Curitiba - A intenção do senador gaúcho Pedro Simon de querer disputar a presidência da República pelo PMDB gerou opiniões diferentes entres os líderes da legenda no Paraná. O ex-governador do Rio de Janeiro, Anthony Garotinho (PMDB), é o vice-presidente da chapa do senador. A decisão foi anunciada na última quinta-feira, no mesmo dia em que o PMDB também decidiu adiar a convenção do partido, do dia 11 para o dia 29 de junho. O prazo final para os partidos organizarem as convenções é 30 de junho. Até 5 de julho, as chapas devem estar inscritas no Tribunal Superior Eleitoral (TSE).
Para o presidente do diretório do PMDB em Curitiba, Doático Santos, a opção pela candidatura própria à presidência ''não é viável''. ''Com todo respeito pelo Simon, a articulação em torno da candidatura dele ficará fragilizada, porque passou da hora'', disse. Para o presidente, o partido já perdeu o momento ideal para a construção de uma chapa à presidência. ''Não vai ser uma candidatura consistente porque a decisão deveria ter sido tomada nas prévias, quando o (Anthony) Garotinho foi escolhido para ser o candidato à presidência, mas deixou escapar'', criticou.
De forma apertada, a maioria dos membros do partido chegou a escolher, no dia 19 de março, o ex-governador do Rio de Janeiro para disputar as eleições à presidência. A opção, no entanto, perdeu força entre os membros do partido, que no dia 13 de maio decidiram não lançar mais candidato para presidente. ''Depois do (Anthony) Garotinho, o partido se dispersou. E a disputa presidencial não é uma brincadeira, não se resolve a quase um mês antes das convenções'', completou Doático Santos.

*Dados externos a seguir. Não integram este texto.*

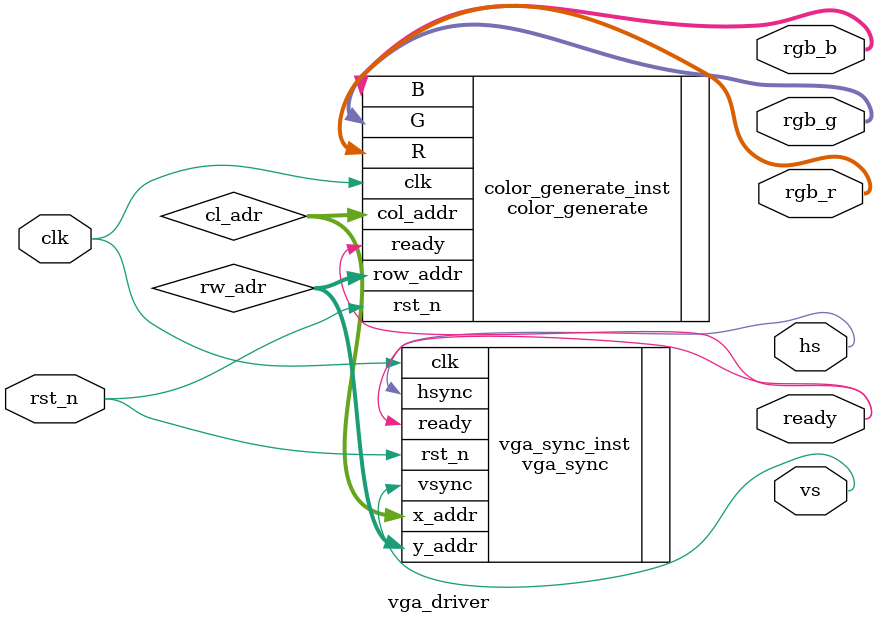
<source format=v>
module vga_driver(
	input                 clk,           //pixel clock
	input                 rst_n,           //reset signal high active
	output                hs,            //horizontal synchronization
	output                vs,            //vertical synchronization
	output                ready,            //video valid
	output[7:0]           rgb_r,         //video red data
	output[7:0]           rgb_g,         //video green data
	output[7:0]           rgb_b          //video blue data
);

wire [10:0] cl_adr;
wire [10:0] rw_adr;
reg[2:0]test_mode_reg;
//VGAÐÅºÅÍ¬²½²úÉúÄ£¿é
vga_sync vga_sync_inst(
    .hsync(hs),
    .vsync(vs),
    .ready(ready),
    .x_addr(cl_adr),
    .y_addr(rw_adr),
    .clk(clk),
    .rst_n(rst_n)
);
//²ÊÉ«½¥±ä²âÊÔÄ£¿é
color_generate color_generate_inst(
    .R(rgb_r),
    .G(rgb_g),
    .B(rgb_b),

    .clk(clk),
    .rst_n(rst_n),
    //.mode(test_mode_reg),
    .col_addr(cl_adr),
    .row_addr(rw_adr),
    .ready(ready)
);

parameter CLK_FREQ='d50000000;//Ê±ÖÓÆµÂÊ¶¨Òå50Mhz=50000000.
parameter COUNT_ONE_SECONDS=CLK_FREQ/2;//¼ÆÊý°ëÃëÖÓ
reg [31:0]counter_timeout_reg;
//Ãô¸Ð¿é½øÐÐ0.5ÃëµÄ¼ÆÊý£¬¿ØÖÆtest_mode_reg×Ô¼Ó£¬ÓÐ000-111Ò»¹²°ËÖÖÄ£Ê½
always @(posedge clk, negedge rst_n) begin
    if(!rst_n)begin
        test_mode_reg<='d0;
        counter_timeout_reg<='d0;
    end
    else begin
        if(counter_timeout_reg<COUNT_ONE_SECONDS-1)counter_timeout_reg<=counter_timeout_reg+'d1;
        else begin
            counter_timeout_reg<='d0;
            test_mode_reg<=test_mode_reg+'d1;
        end
    end
end

endmodule 
</source>
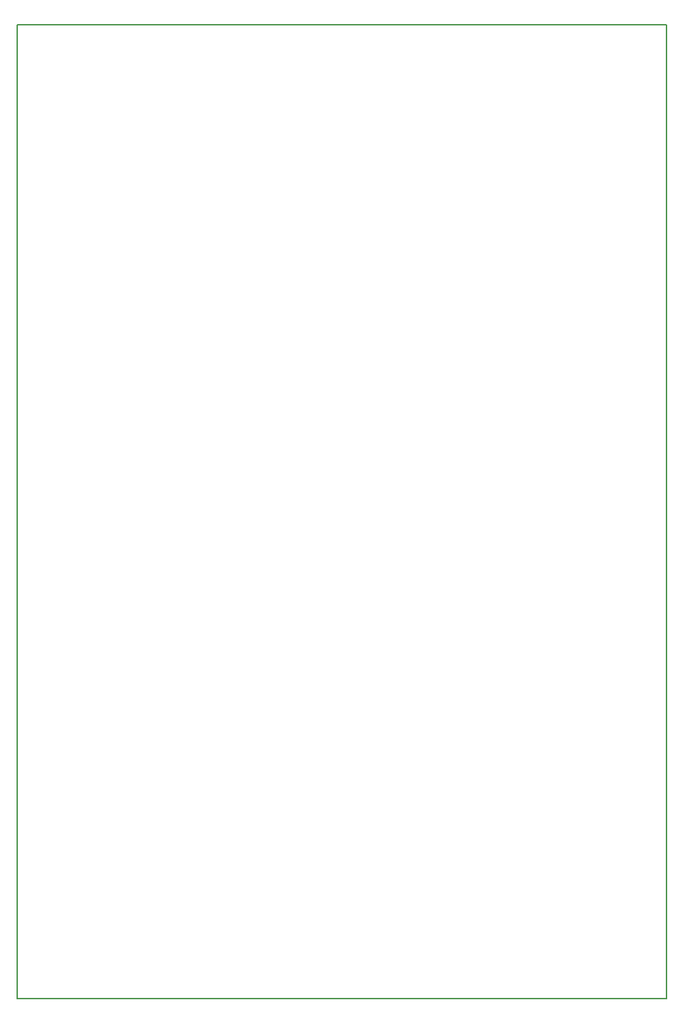
<source format=gm1>
G04 #@! TF.GenerationSoftware,KiCad,Pcbnew,8.0.1*
G04 #@! TF.CreationDate,2024-06-05T21:19:14+08:00*
G04 #@! TF.ProjectId,kicad-weight-scale-6-ch,6b696361-642d-4776-9569-6768742d7363,rev?*
G04 #@! TF.SameCoordinates,Original*
G04 #@! TF.FileFunction,Profile,NP*
%FSLAX46Y46*%
G04 Gerber Fmt 4.6, Leading zero omitted, Abs format (unit mm)*
G04 Created by KiCad (PCBNEW 8.0.1) date 2024-06-05 21:19:14*
%MOMM*%
%LPD*%
G01*
G04 APERTURE LIST*
G04 #@! TA.AperFunction,Profile*
%ADD10C,0.200000*%
G04 #@! TD*
G04 APERTURE END LIST*
D10*
X103880000Y-33540000D02*
X183880000Y-33540000D01*
X183880000Y-153540000D01*
X103880000Y-153540000D01*
X103880000Y-33540000D01*
M02*

</source>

Já o secretário-geral do PMDB no Paraná, Luiz Cláudio Romanelli, se diz favorável à candidatura do senador gaúcho. ''(Pedro) Simon, depois do governador Roberto Requião, é o melhor nome para a disputa nacional. No Paraná, ele mantém um relacionamento muito bom com os membros do partido'', afirmou. Para Romanelli, a forte influência do senador entre os correligionários do Estado pôde ser comprovada nas prévias informais de março. Apesar do ex-governador do Rio de Janeiro ter conquistado a maioria dos votos no País, no Paraná o governador do Rio Grande do Sul, Germano Rigotto, foi quem ganhou mais adeptos.
Romanelli, no entanto, foi cauteloso ao confirmar apoio integral ao senador gaúcho. ''Precisamos conversar com o Requião antes'', disse. A assessoria do governador se resumiu a informar que ele ainda não se manifestou publicamente sobre o assunto, mas que a candidatura de Simon não o desagrada.